Business places have the right to use any expression that they feel is appropriate for the Christmas season. I am not offended by the term "Happy Holidays," or any other reasonable substitute for the phrase "Merry Christmas," by any business. In fact, I believe that it is reasonable for businesses to take this stance because of the fact that they cater to many non-Christians. It is unreasonable to call for a boycott of businesses that no longer use the phrase "Merry Christmas."

My church, which is Christian in nature, celebrates Christmas in every possible way. The words "Merry Christmas" are heard often at this time of year in our church and we use the phrase in our printed materials. Most of our members are careful to avoid using "Merry Christmas" greeting cards to our non-Christian friends.

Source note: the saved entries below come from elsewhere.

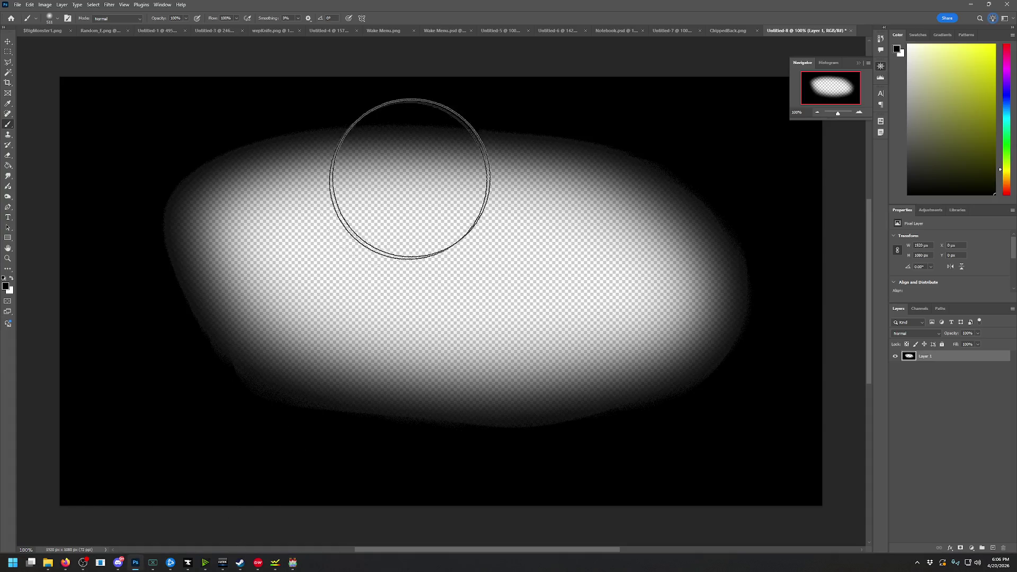
Create a new blank transparent document and set the foreground colour to #8b0000
{"action": "left_click", "coordinate": [20, 5]}
{"action": "left_click", "coordinate": [24, 15]}
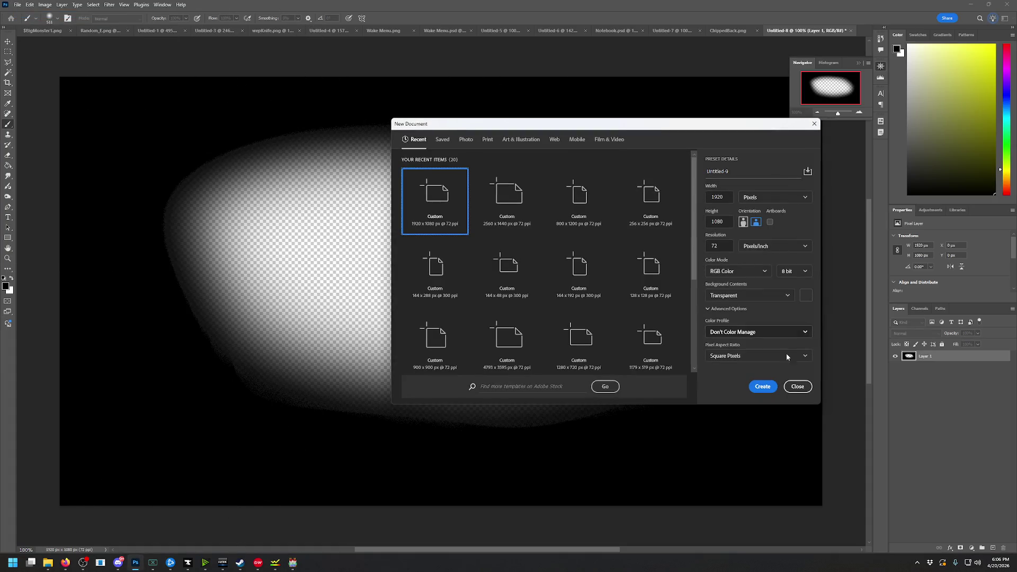
{"action": "left_click", "coordinate": [768, 387]}
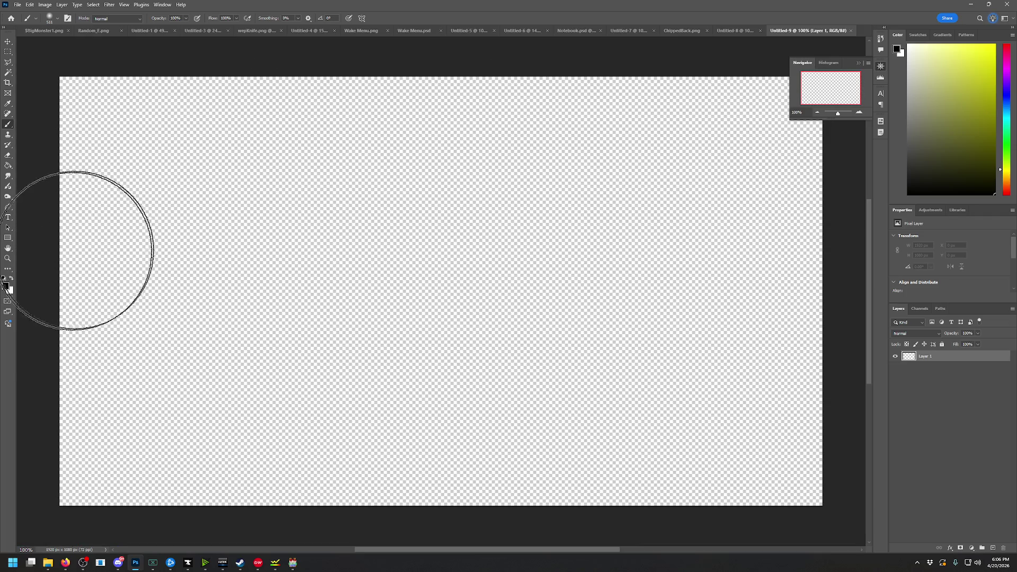
{"action": "left_click", "coordinate": [6, 287]}
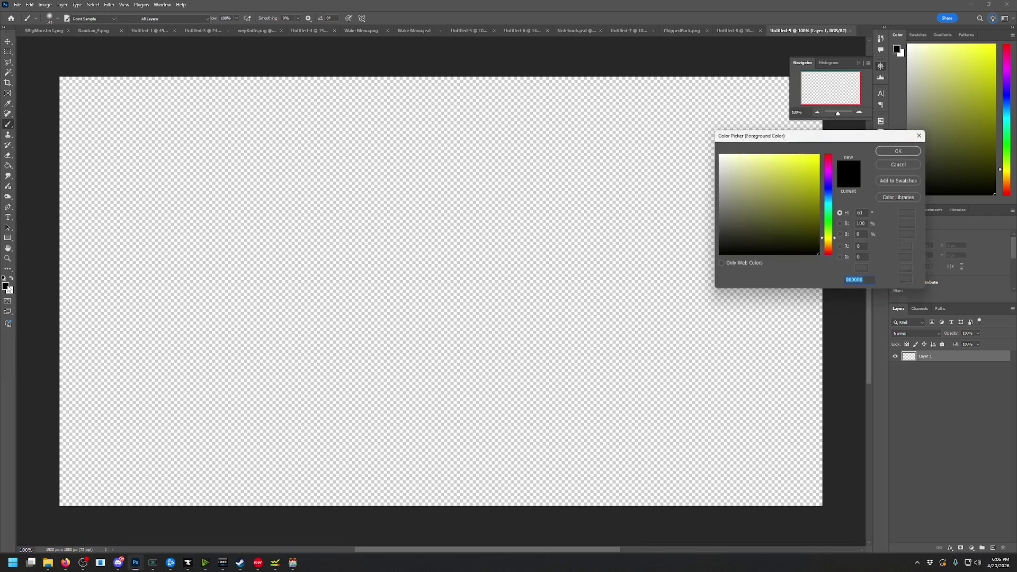
{"action": "type", "text": "8b0000"}
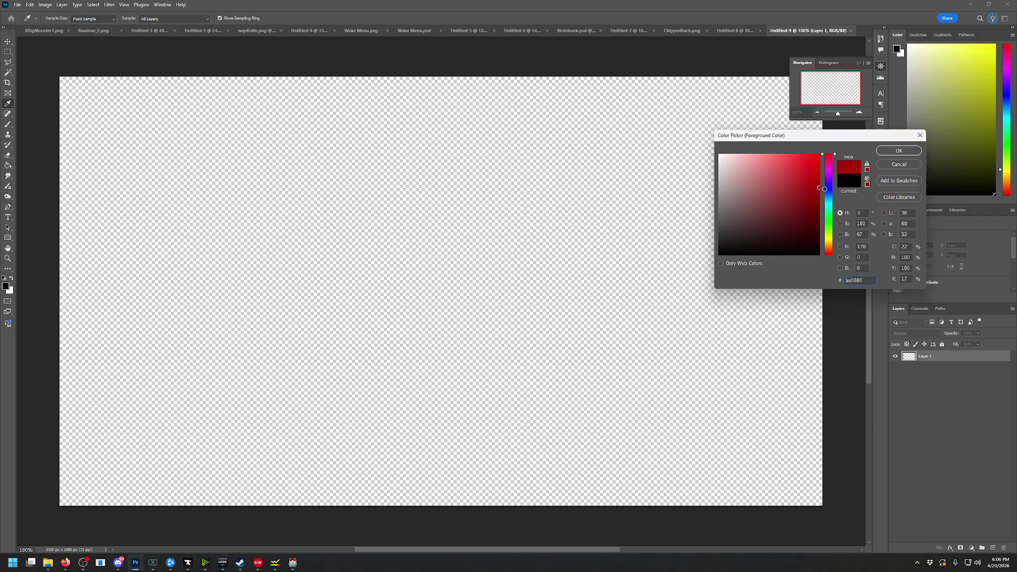
{"action": "left_click", "coordinate": [899, 151]}
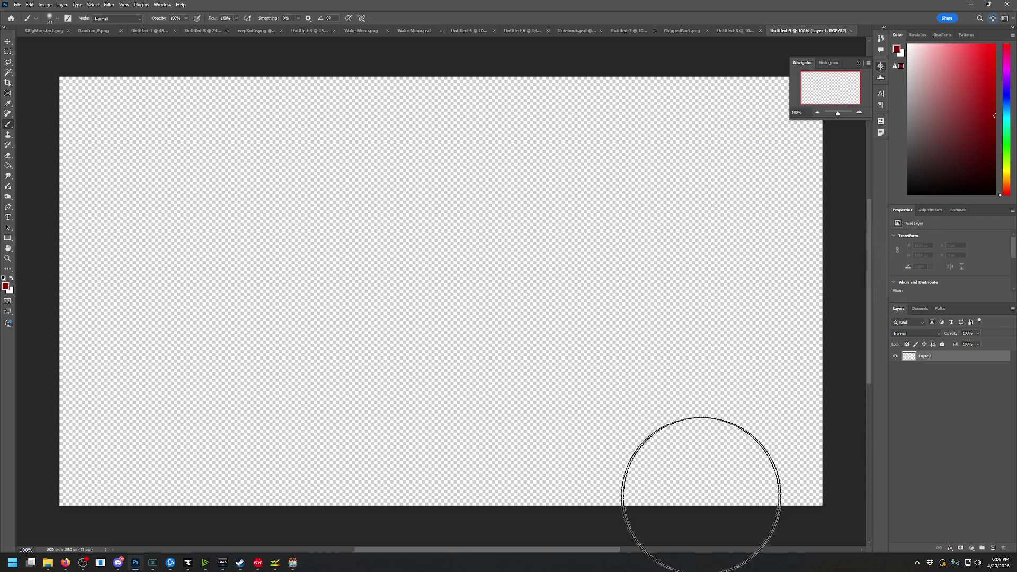
Enlarge the brush and paint a dark red test stroke, then undo it
{"action": "right_click", "coordinate": [811, 445]}
{"action": "left_click_drag", "start_coordinate": [815, 430], "coordinate": [815, 430]}
{"action": "left_click_drag", "start_coordinate": [743, 495], "coordinate": [761, 461]}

We do use them with our Christian friends. What is so hard about everyone dealing with this situation in a similar way?


I think the idea that there is a plot to end the celebration of Christmas is ridiculous.

At the same time I think the idea that Christians should be sensitive to people in other religions is absolutely correct.

I am opposed, and I think most of my congregational members would be, to the restriction of religion of any kind by local, state, and national governmental bodies.

Our country has a long time custom, and even specific laws, to keep state and church separated. Let's keep it that way.

Merry Christmas!


Unity Church of the Valley

La Crescenta

I'm perturbed. It's not illegal to have Christmas pageants in public schools or to publicly display nativity crèches, so why are they disappearing? Most public groups aren't abandoning Christmas in deference to law, but because they haven't the resources to battle frivolous, protracted court cases initiated by secular antagonists like the American Civil Liberties Union.

But let's not just blame them. Retailers have decided that to risk insulting good people who celebrate the birth of the One who divided time between B.C. and A.D. is weatherable, whereas the whining Scrooges are intolerable and must be placated with insipid salutations such as "season's greetings." This wouldn't be so bad if it weren't for the fact that such address is no longer supplementary but substitutionary, as if just celebrating winter was reason enough.